======== Source material ========

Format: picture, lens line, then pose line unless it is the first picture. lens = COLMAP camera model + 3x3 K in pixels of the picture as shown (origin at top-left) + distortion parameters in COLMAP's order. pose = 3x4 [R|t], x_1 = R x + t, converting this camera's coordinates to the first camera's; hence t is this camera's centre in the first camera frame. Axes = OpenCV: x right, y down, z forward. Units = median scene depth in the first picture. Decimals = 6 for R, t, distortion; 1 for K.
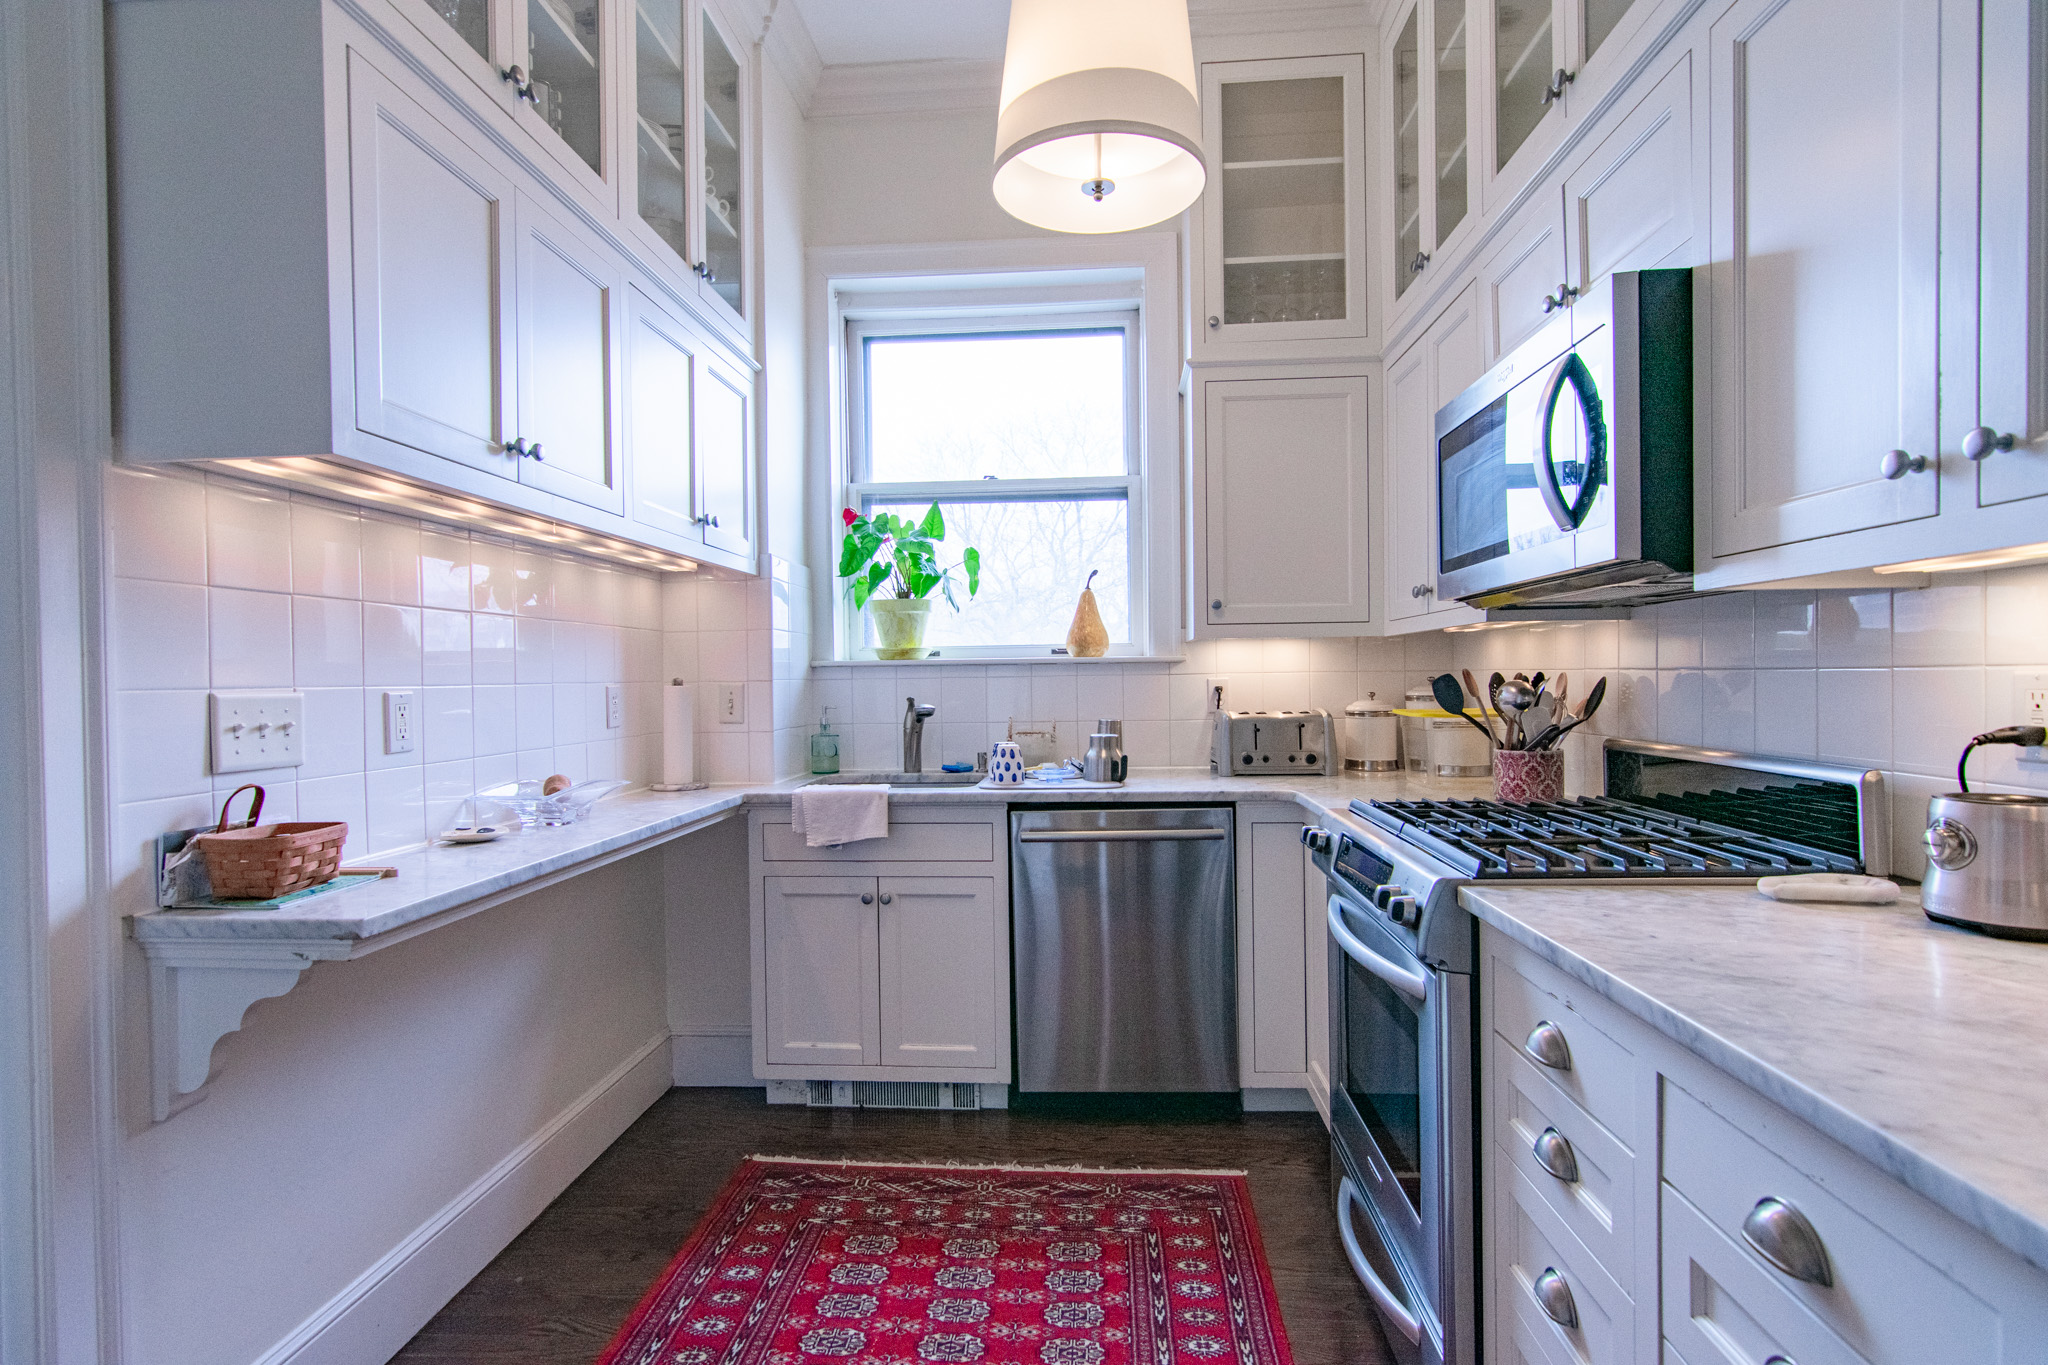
lens RADIAL K [[995.0, 0, 1033.5], [0, 995.0, 684.1], [0, 0, 1]] dist [-0.005393, 0.003878]
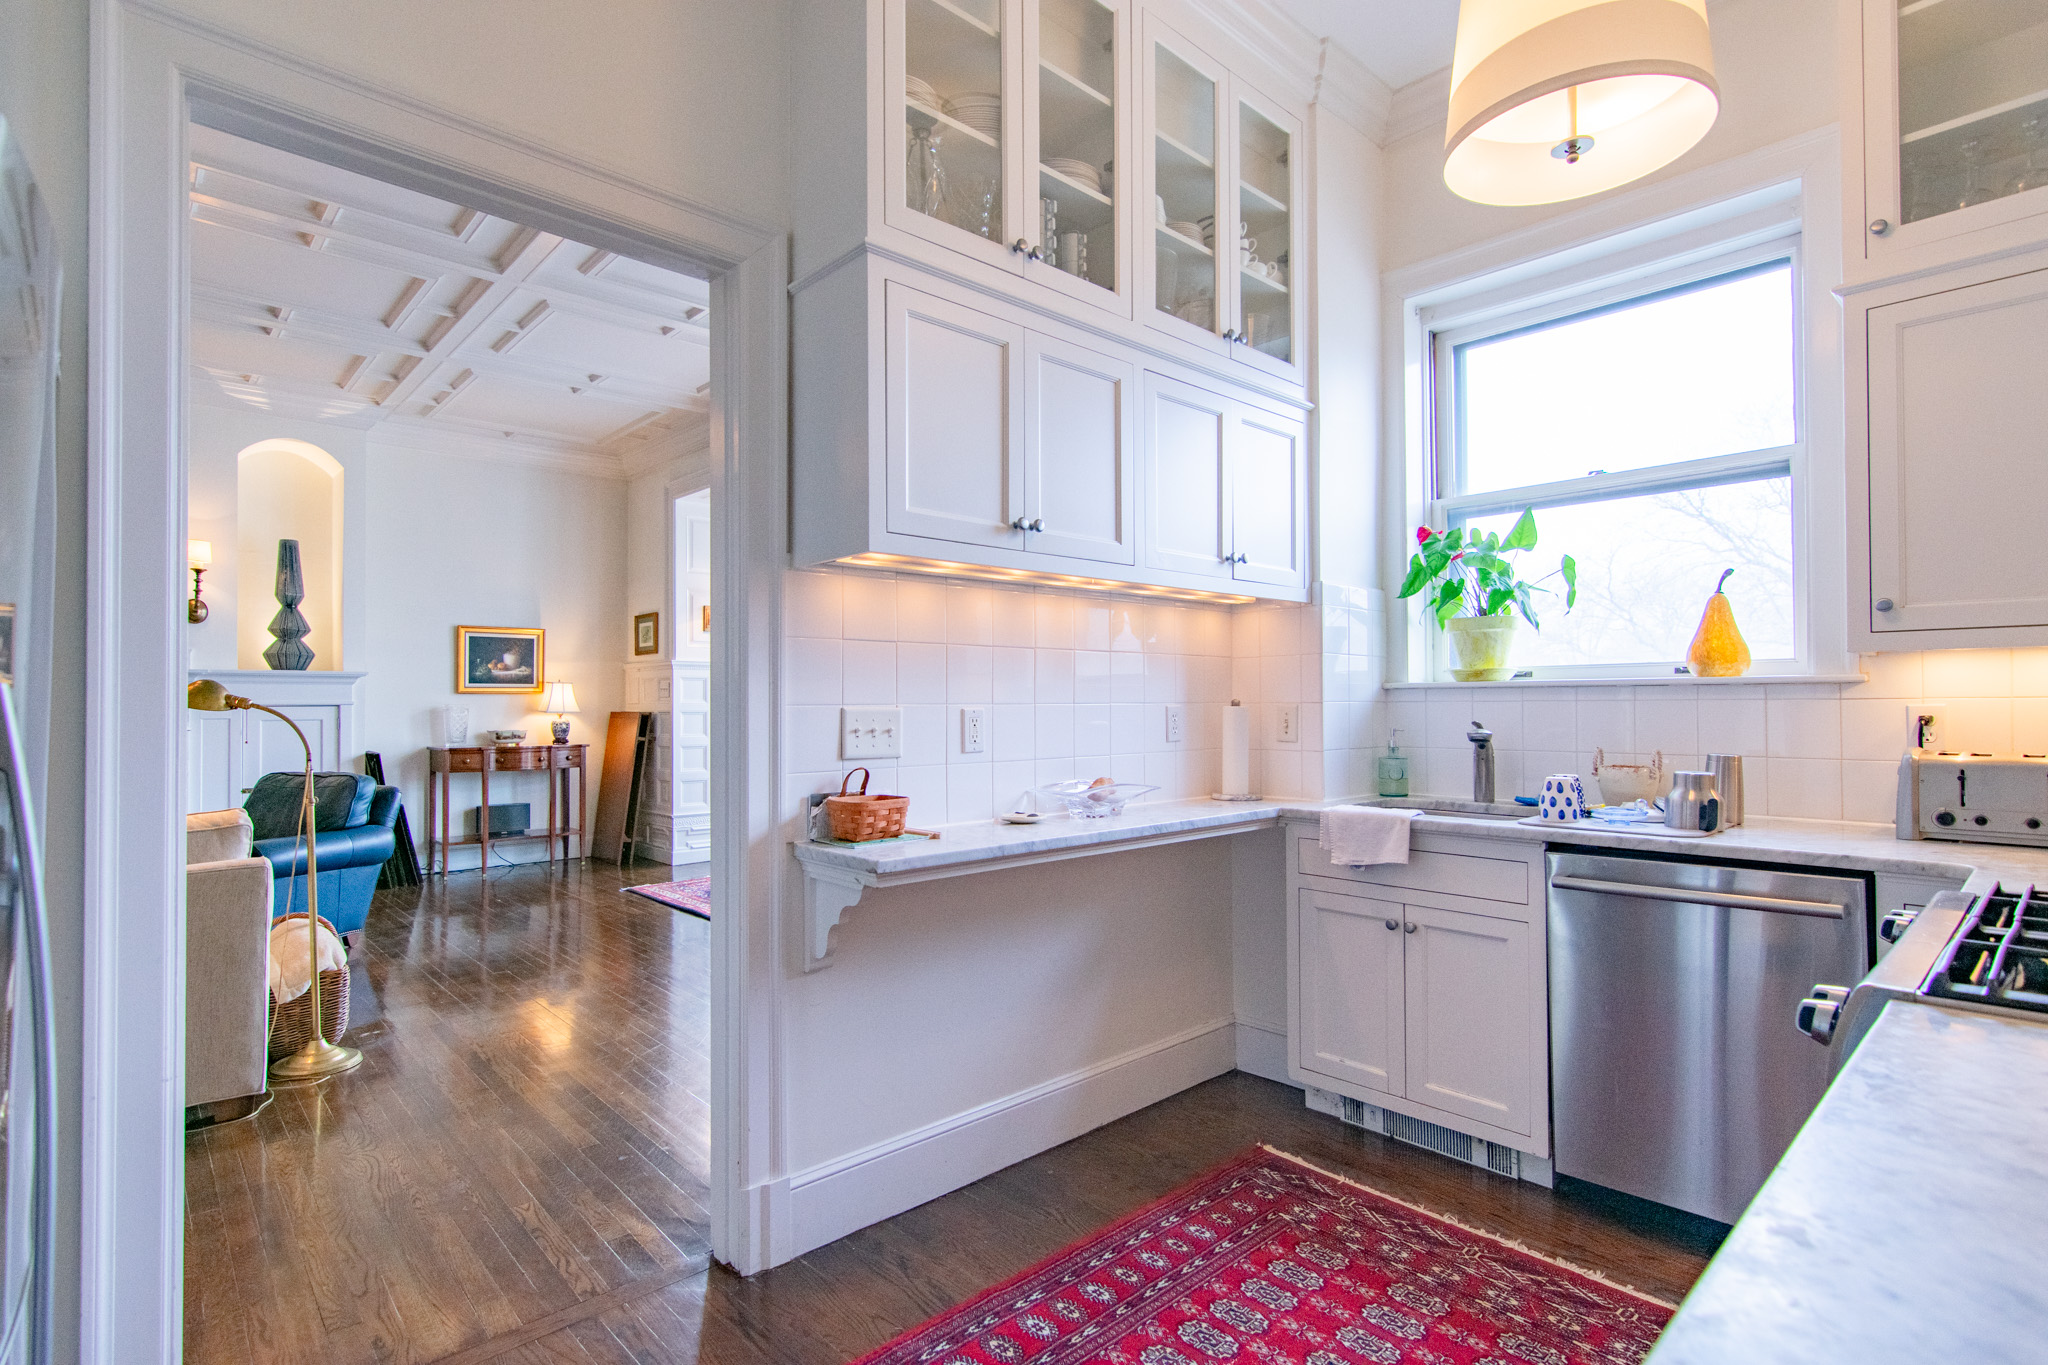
lens RADIAL K [[995.0, 0, 1021.4], [0, 995.0, 682.8], [0, 0, 1]] dist [-0.005393, 0.003878]
pose [[0.730240, -0.004481, -0.683176, 0.242043], [-0.010126, 0.999798, -0.017382, -0.003129], [0.683115, 0.019610, 0.730047, 0.024498]]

========

▶ _Task prompt_
Copy every line above character for character, but leave out the pictures.

▶ _Response_
Format: picture, lens line, then pose line unless it is the first picture. lens = COLMAP camera model + 3x3 K in pixels of the picture as shown (origin at top-left) + distortion parameters in COLMAP's order. pose = 3x4 [R|t], x_1 = R x + t, converting this camera's coordinates to the first camera's; hence t is this camera's centre in the first camera frame. Axes = OpenCV: x right, y down, z forward. Units = median scene depth in the first picture. Decimals = 6 for R, t, distortion; 1 for K.
lens RADIAL K [[995.0, 0, 1033.5], [0, 995.0, 684.1], [0, 0, 1]] dist [-0.005393, 0.003878]
lens RADIAL K [[995.0, 0, 1021.4], [0, 995.0, 682.8], [0, 0, 1]] dist [-0.005393, 0.003878]
pose [[0.730240, -0.004481, -0.683176, 0.242043], [-0.010126, 0.999798, -0.017382, -0.003129], [0.683115, 0.019610, 0.730047, 0.024498]]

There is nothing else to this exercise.